What is the point of norm.fit in scipy?

Im generating a random sample of data and plotting its pdf using scipy.stats.norm.fit to generate my loc and scale parameters.

I wanted to see how different my pdf would look like if I just calculated the mean and std using numpy without any actual fitting. To my surprise when I plot both pdfs and print both sets of mu and std the results I get are exactly the same.

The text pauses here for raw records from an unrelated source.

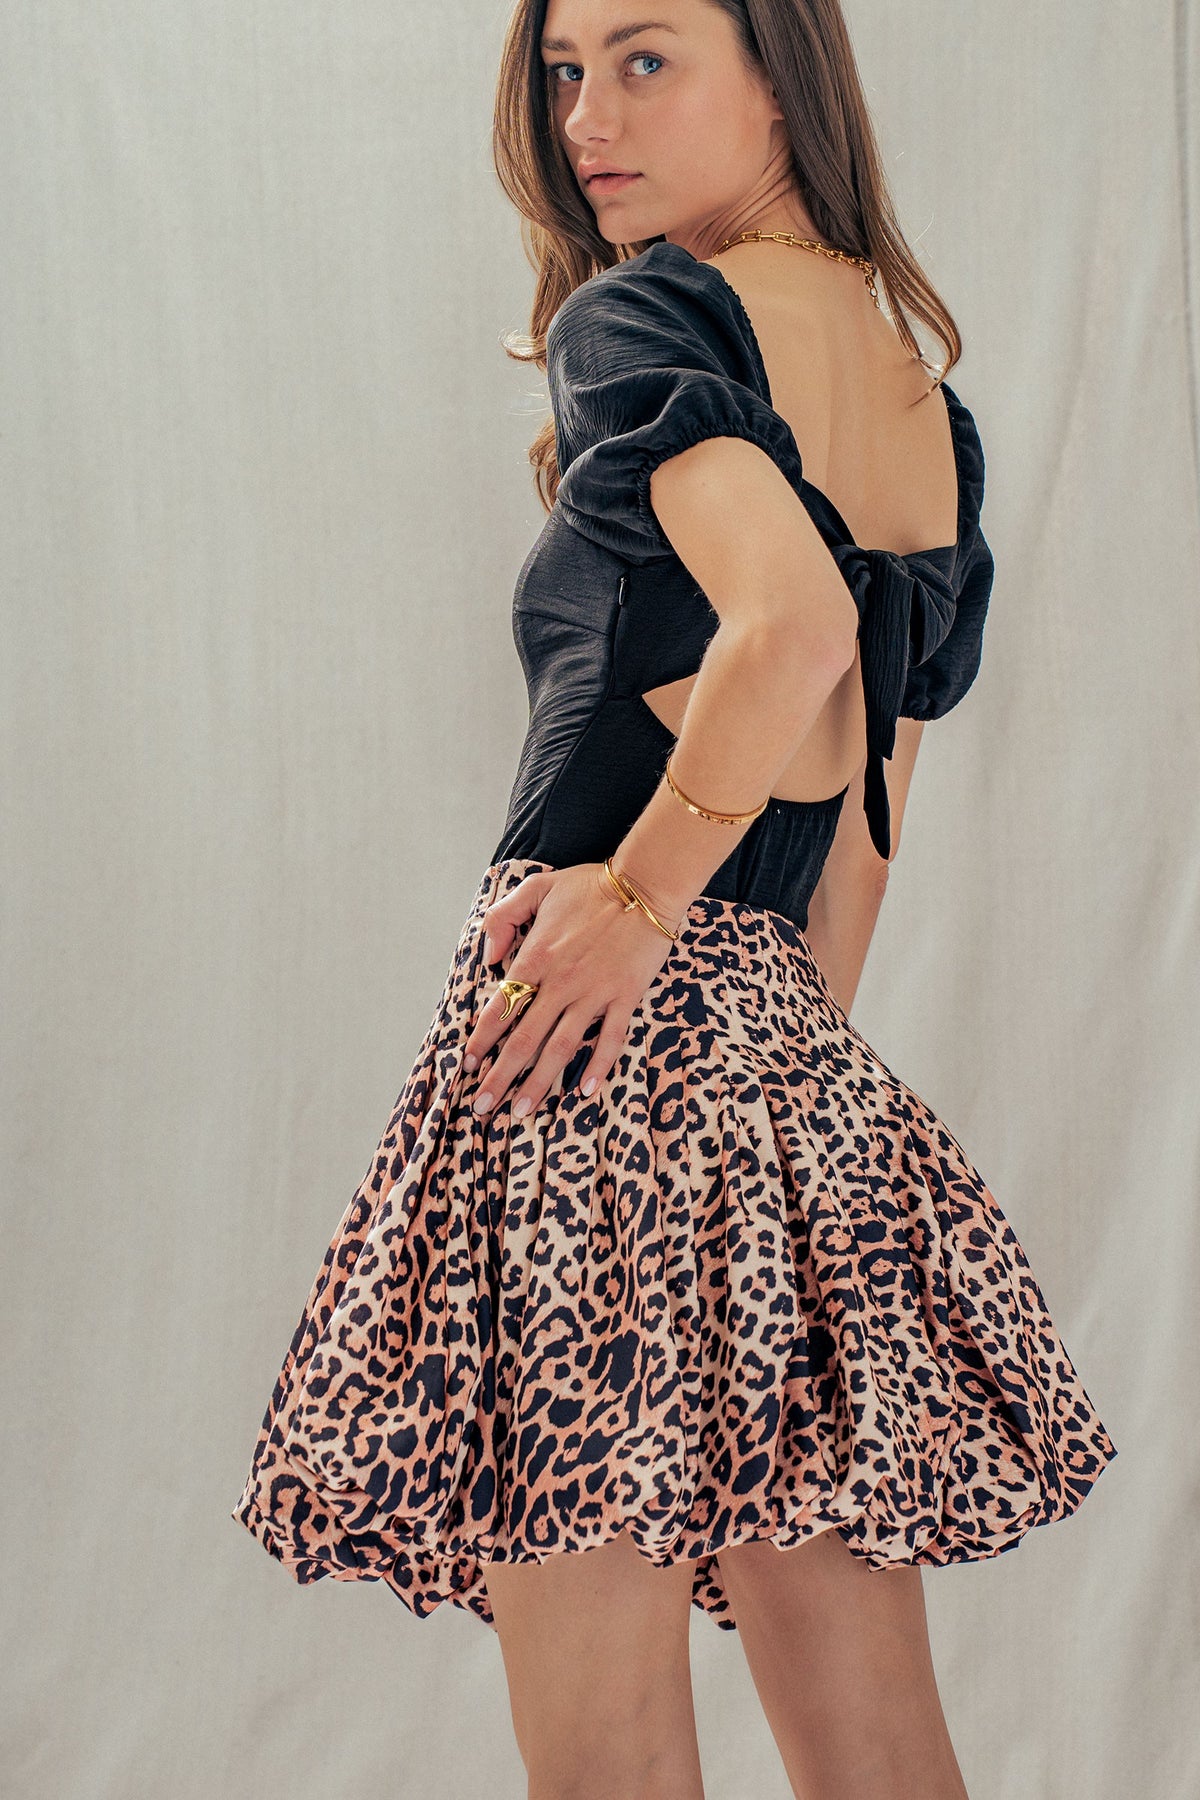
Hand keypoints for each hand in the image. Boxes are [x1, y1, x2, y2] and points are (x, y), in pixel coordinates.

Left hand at [461, 862, 681, 1119]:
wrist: (646, 884)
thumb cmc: (591, 885)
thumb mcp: (537, 887)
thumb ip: (503, 917)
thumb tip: (488, 957)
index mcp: (536, 956)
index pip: (500, 1008)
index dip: (481, 1040)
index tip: (468, 1064)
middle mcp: (561, 982)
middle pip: (523, 1040)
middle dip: (500, 1077)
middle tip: (483, 1106)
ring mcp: (594, 992)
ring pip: (560, 1048)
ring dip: (539, 1083)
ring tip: (522, 1111)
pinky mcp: (625, 997)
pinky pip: (609, 1039)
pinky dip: (597, 1067)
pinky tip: (584, 1092)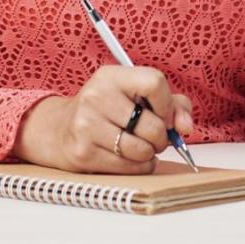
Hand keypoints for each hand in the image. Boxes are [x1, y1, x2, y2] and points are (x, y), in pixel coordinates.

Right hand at [12, 64, 194, 173]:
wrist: (59, 130)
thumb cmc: (108, 110)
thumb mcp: (136, 95)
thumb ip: (172, 104)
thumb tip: (186, 127)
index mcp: (111, 76)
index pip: (155, 82)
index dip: (168, 105)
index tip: (165, 116)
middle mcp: (96, 97)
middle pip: (153, 125)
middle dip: (161, 137)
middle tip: (154, 136)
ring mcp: (87, 126)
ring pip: (143, 150)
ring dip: (149, 154)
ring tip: (139, 146)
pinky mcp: (84, 153)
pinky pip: (130, 167)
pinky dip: (138, 166)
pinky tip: (128, 157)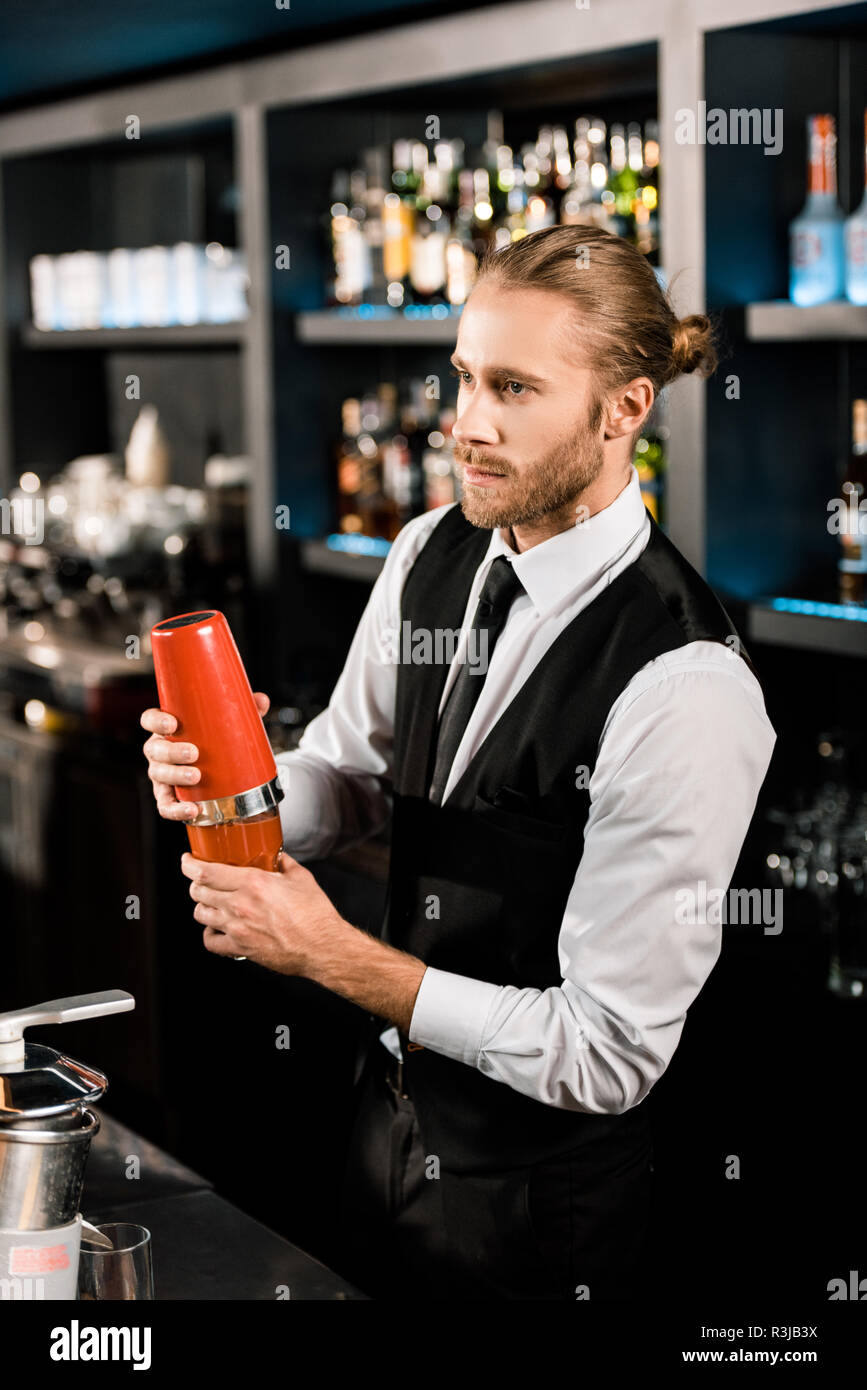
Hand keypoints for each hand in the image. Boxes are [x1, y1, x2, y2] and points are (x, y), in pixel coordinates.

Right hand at [140, 692, 269, 820]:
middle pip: (155, 749)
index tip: (172, 723)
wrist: (215, 766)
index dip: (156, 721)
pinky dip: (176, 810)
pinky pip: (165, 805)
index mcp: (166, 728)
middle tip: (195, 753)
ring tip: (197, 777)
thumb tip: (261, 700)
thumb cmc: (212, 739)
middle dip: (172, 751)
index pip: (149, 719)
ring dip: (176, 776)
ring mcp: (160, 773)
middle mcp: (158, 749)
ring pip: (159, 774)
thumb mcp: (224, 721)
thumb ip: (242, 708)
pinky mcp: (166, 795)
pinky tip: (193, 810)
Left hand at [180, 849, 345, 972]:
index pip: (206, 872)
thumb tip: (276, 856)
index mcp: (253, 883)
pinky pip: (210, 941)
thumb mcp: (301, 878)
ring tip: (210, 902)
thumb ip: (284, 863)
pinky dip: (209, 933)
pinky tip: (217, 928)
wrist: (322, 946)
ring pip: (201, 914)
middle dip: (195, 884)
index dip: (189, 865)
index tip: (187, 861)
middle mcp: (240, 904)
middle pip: (198, 891)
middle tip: (200, 881)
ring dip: (202, 905)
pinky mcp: (240, 948)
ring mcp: (237, 928)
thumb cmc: (315, 915)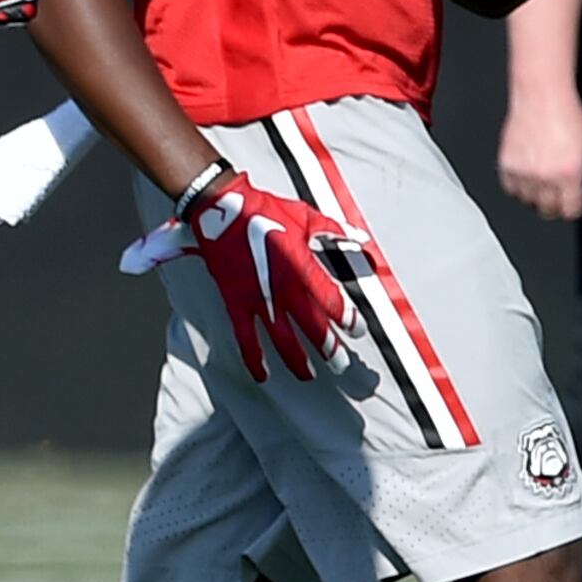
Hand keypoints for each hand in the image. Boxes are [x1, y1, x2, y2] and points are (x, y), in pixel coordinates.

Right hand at [149, 163, 366, 383]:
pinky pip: (244, 336)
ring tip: (307, 374)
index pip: (332, 302)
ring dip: (296, 359)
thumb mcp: (307, 216)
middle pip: (312, 327)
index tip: (356, 330)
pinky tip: (261, 373)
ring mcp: (258, 298)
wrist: (221, 207)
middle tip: (340, 363)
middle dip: (328, 348)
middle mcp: (283, 288)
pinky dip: (252, 357)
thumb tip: (360, 241)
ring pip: (282, 338)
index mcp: (302, 268)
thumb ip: (335, 232)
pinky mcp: (235, 301)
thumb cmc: (264, 209)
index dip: (347, 319)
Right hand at [502, 86, 581, 221]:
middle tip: (559, 196)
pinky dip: (518, 187)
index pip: (570, 211)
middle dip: (555, 206)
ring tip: (542, 184)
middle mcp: (544, 177)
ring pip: (527, 201)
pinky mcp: (506, 164)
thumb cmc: (568, 117)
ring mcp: (522, 172)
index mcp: (569, 174)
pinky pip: (510, 189)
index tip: (573, 204)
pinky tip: (528, 177)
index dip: (574, 209)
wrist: (542, 98)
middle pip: (547, 210)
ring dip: (536, 197)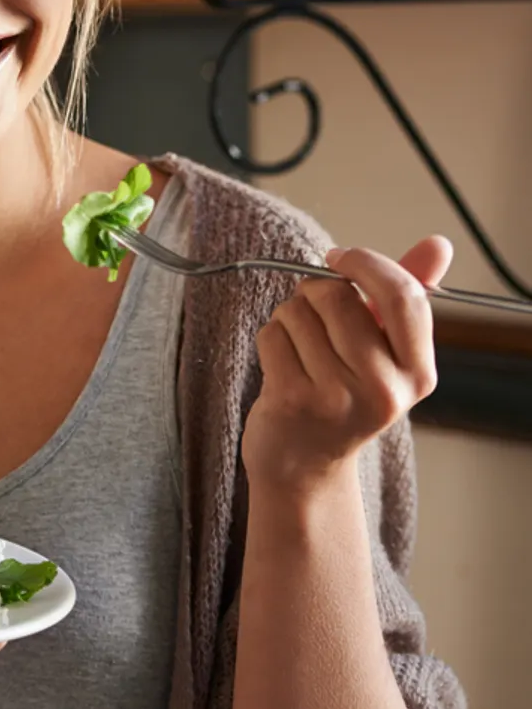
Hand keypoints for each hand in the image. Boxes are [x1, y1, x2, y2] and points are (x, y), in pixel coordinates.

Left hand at [242, 236, 449, 495]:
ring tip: (301, 351)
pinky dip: (270, 339)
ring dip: (289, 318)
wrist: (305, 465)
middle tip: (314, 318)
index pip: (404, 295)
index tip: (339, 257)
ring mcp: (338, 397)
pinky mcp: (294, 400)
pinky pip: (272, 334)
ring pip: (298, 311)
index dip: (366, 263)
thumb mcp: (385, 352)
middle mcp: (385, 389)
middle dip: (314, 292)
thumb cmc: (344, 395)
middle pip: (337, 294)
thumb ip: (406, 296)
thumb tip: (438, 244)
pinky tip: (281, 367)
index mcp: (418, 374)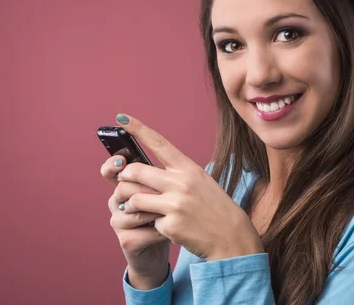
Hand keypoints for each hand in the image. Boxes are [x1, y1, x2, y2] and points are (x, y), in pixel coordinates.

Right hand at [101, 155, 169, 289]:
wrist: (169, 242)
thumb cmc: (167, 211)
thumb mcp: (164, 189)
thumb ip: (158, 174)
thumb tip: (162, 160)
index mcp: (125, 185)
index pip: (111, 171)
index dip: (112, 164)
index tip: (122, 160)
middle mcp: (116, 202)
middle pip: (123, 188)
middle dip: (147, 189)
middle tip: (164, 193)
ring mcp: (118, 222)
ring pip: (134, 210)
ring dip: (156, 211)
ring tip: (170, 213)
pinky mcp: (126, 241)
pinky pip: (142, 231)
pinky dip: (160, 230)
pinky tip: (168, 231)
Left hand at [114, 113, 263, 260]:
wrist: (231, 236)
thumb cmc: (213, 207)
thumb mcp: (199, 181)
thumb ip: (174, 174)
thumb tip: (142, 172)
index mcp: (188, 169)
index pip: (159, 143)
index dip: (138, 129)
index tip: (122, 118)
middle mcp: (181, 183)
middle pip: (136, 171)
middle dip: (124, 176)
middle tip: (122, 180)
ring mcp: (175, 205)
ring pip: (135, 198)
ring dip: (131, 204)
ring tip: (137, 208)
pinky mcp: (170, 226)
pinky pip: (148, 222)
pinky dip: (153, 225)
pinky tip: (166, 227)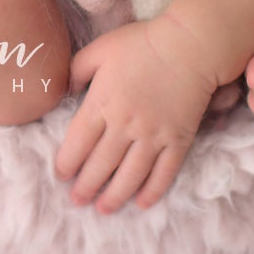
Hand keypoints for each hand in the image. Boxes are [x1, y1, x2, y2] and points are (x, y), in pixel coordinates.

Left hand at [54, 14, 219, 212]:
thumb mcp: (101, 48)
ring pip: (130, 175)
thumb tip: (65, 90)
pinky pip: (163, 173)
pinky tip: (142, 203)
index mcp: (102, 103)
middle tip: (77, 201)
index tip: (61, 175)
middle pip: (100, 165)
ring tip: (103, 209)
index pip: (78, 143)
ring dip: (114, 196)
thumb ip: (78, 69)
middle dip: (86, 186)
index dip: (67, 163)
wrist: (191, 45)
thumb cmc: (143, 43)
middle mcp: (125, 125)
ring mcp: (153, 136)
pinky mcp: (178, 140)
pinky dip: (152, 191)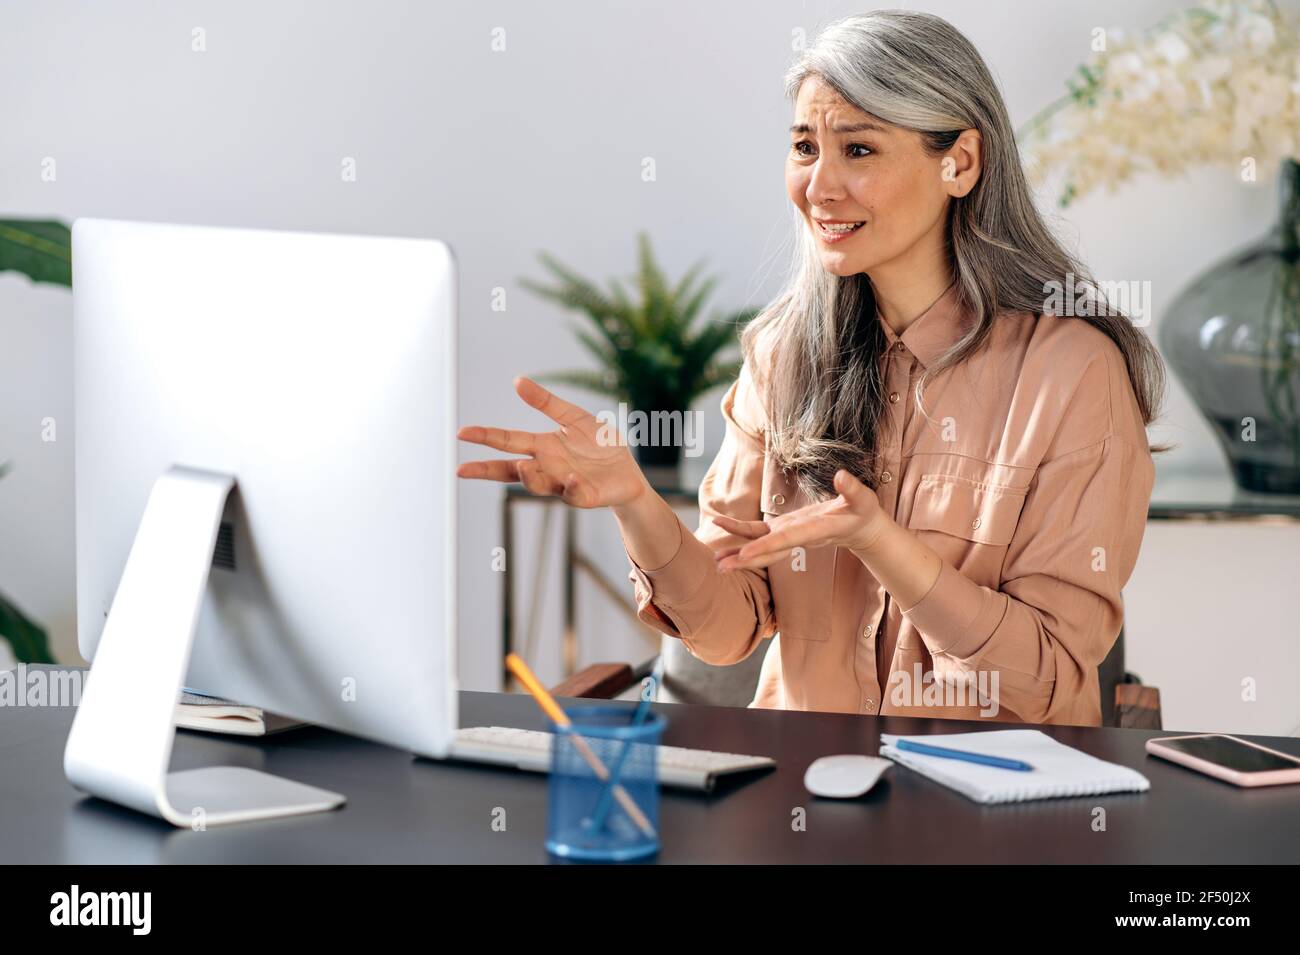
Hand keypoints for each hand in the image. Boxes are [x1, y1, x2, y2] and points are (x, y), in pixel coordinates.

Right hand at [457, 376, 649, 508]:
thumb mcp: (574, 418)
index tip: (462, 433)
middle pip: (509, 471)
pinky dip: (571, 487)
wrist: (628, 473)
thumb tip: (517, 380)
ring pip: (536, 485)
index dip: (485, 437)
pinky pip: (573, 494)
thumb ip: (547, 403)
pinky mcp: (584, 496)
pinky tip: (572, 478)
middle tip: (462, 469)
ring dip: (528, 477)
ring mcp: (563, 484)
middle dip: (486, 470)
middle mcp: (546, 468)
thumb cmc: (599, 446)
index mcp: (542, 447)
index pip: (508, 442)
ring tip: (522, 465)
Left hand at [713, 469, 888, 570]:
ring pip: (759, 546)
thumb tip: (841, 476)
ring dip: (738, 553)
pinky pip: (759, 533)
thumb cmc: (863, 512)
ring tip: (715, 559)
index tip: (745, 554)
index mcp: (813, 530)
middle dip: (744, 560)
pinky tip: (722, 528)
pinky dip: (741, 532)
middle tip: (720, 568)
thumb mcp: (862, 498)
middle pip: (767, 552)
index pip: (786, 540)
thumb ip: (852, 489)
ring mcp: (789, 534)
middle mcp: (797, 537)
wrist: (860, 527)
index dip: (765, 547)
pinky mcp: (784, 529)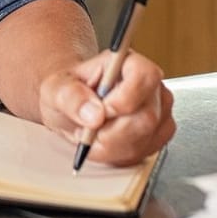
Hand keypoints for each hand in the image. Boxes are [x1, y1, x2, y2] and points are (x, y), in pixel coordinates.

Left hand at [37, 49, 174, 167]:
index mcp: (128, 62)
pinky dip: (120, 155)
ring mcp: (159, 109)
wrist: (73, 105)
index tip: (100, 112)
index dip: (123, 100)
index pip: (144, 76)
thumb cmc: (68, 91)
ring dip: (113, 146)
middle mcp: (150, 84)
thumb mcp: (56, 89)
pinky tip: (106, 142)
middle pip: (147, 116)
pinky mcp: (160, 132)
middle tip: (88, 130)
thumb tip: (94, 114)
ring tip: (94, 134)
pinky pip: (145, 152)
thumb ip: (72, 97)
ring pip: (146, 138)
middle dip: (112, 133)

So my question is, what is the point of norm.fit if I can just calculate the mean and std of my sample and still get the same results?

This is my code:

import numpy as np
from scipy.stats import norm
import matplotlib.pyplot as plt

data = norm.rvs(loc=0,scale=1,size=200)

mu1 = np.mean(data)

std1 = np.std(data)

print(mu1)
print(std1)

mu, std = norm.fit(data)

plt.hist(data, bins=25, density=True, alpha=0.6, color='g')

xmin, xmax = plt.xlim()
x = np.linspace(xmin, xmax, 100)
p = norm.pdf(x, mu, std)
q = norm.pdf(x, mu1, std1)
plt.plot(x, p, 'k', linewidth=2)
plt.plot(x, q, 'r', linewidth=1)
title = "Fit results: mu = %.5f,  std = %.5f" % (mu, std)
plt.title(title)

plt.show()

And this is the results I got:

Pdf of a random set of values

mu1 = 0.034824979915482716

std1 = 0.9945453455908072

Upvotes: 8

Views: 21460

Answers (1)

Arya McCarthy
Arya McCarthy

Reputation: 8814

The point is that there are several other distributions out there besides the normal distribution. Scipy provides a consistent API for learning the parameters of these distributions from data. (Want an exponential distribution instead of a normal distribution? It’s scipy.stats.expon.fit.)

So sure, your way also works because the parameters of the normal distribution happen to be the mean and standard deviation. But this is about providing a consistent interface across distributions, including ones where that’s not true.